"It Doesn't Help to Call Them Bigots"
02/28/2014
Last year, the public radio show "On Being" aired a series of moderated conversations they called "The Civil Conversations Project". The goal was to "model new kinds of conversation and relationship with difference" and to "offer ideas and tools for healing our fractured civic spaces." The show brought together people who are actively engaged in an effort to change the way they talk with those who disagreed with them. I found the conversations fascinating and refreshing and hope they continue.
The most successful conversation, by far, was on "The Future of Marriage" and featured David Blankenhorn (the founder and president of the Institute for American Values) and Jonathan Rauch (a scholar and author of Gay Marriage: Why It Is Good for Gays, Good for Straights, and Good for America.) I hope they re-broadcast this show in light of this past week's national conversation over the law passed by the Arizona state legislature and vetoed by Governor Jan Brewer that would have offered legal protection to businesses who refuse to serve gay and Lesbian people on religious grounds. Jonathan Rauch said some things at the end of the conversation that advocates of marriage equality (myself included) need to take to heart.

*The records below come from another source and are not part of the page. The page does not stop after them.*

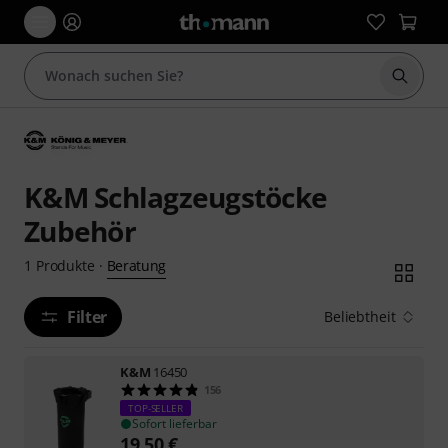
Suche 
K&M Schlagzeugstöcke
Zubehör
Beratung
1
Produkte
·
Filter
Beliebtheit
K&M
16450
156
TOP-SELLER
Sofort lieferbar
19,50
€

As I wrote in my previous post, this law is evidence that religious conservatives who oppose homosexuality are becoming desperate and fearful because they know they are no longer in the majority. When people feel like embattled minorities, their rhetoric and their actions become more extreme. The more extreme their position, the easier it is for the rest of us to attack their views in the mainstream press, talk shows and in conversations everywhere.
There was something strange about the conversation this past week about the Arizona law. Advocates of marriage equality sounded like they still believed they are an embattled minority. They seemed incredulous that religious conservatives felt threatened by their recent legal victories. They said their concerns were ridiculous.
While it is certainly the case that ten years ago the majority of Americans opposed gay marriage, this is no longer true. This means that it is not ridiculous to be concerned for the rights of those who oppose gay marriage. Gays and Lesbians and their allies know well "the tyranny of the majority". The public conversation between proponents and opponents of gay marriage needs to shift in response to this shift in public opinion. Jonathan Rauch said it so well that I will quote him at length:
Something very, very important happened around 2009. The Gallup poll for the first time showed a tie in people saying homosexual relationships were morally acceptable with people saying they were not morally acceptable. And the lines have now crossed. There is now I think it's like a 9- or 10-point gap of a solid majority of Americans saying it's OK to be gay. So this is new. This means we're now the moral majority.
This means the burden of proof is now on the other side. And this means it's going to be tempting for gay people to press our advantage and try to use the law to make it difficult for people who want to preserve religious traditions that are anti-gay to do so. And we have good reason for that. We have suffered very directly and very concretely and quite often with our lives from religious bigotry. It's not to say all religion is bigotry. So it is very tempting for us to say let's drive this out of society altogether. All forms of discrimination, whether religious or not, should be illegal and I'm saying to gay people, no, we've got to share the country.
There is a thing called the First Amendment. Religious liberty. We'll get squashed like bugs on the windshield if we try to go against religious liberty, but more important, we want to be in a live-and-let-live society where no one gets treated as a prisoner of conscience and feels the need to stay in the closet, frightened because of what they believe.
That's what we fought against all those years, long before marriage, and that's what we will continue to fight against. And that's why we need to be champions of all reasonable protections for religious people who may not agree with us and may not want to associate with us, but we need to let them share this country with us.
...Most Americans, even most anti-gay Americans, are not fundamentally bigoted or hostile. They're not evil; they're blind, and our job is to help them see. It doesn't help to call them bigots even when they are, but usually they're not, usually they're not. Usually, they need to understand us better and go through something like a process kind of like what David's been through. It doesn't mean they'll come out where we come out, but you would be amazed at how open Americans can be over time and how responsive the conscience of this country is.
We need to share this country with people who disagree with us. We need to make it clear to our opponents, even in the midst of our most heated arguments, that that they have a right to their own opinions and to speak their mind in public. Giving businesses the right to discriminate is not the way to do this, but this issue is not resolved by Jan Brewer's veto. Public opinion has shifted, and now a new conversation needs to begin.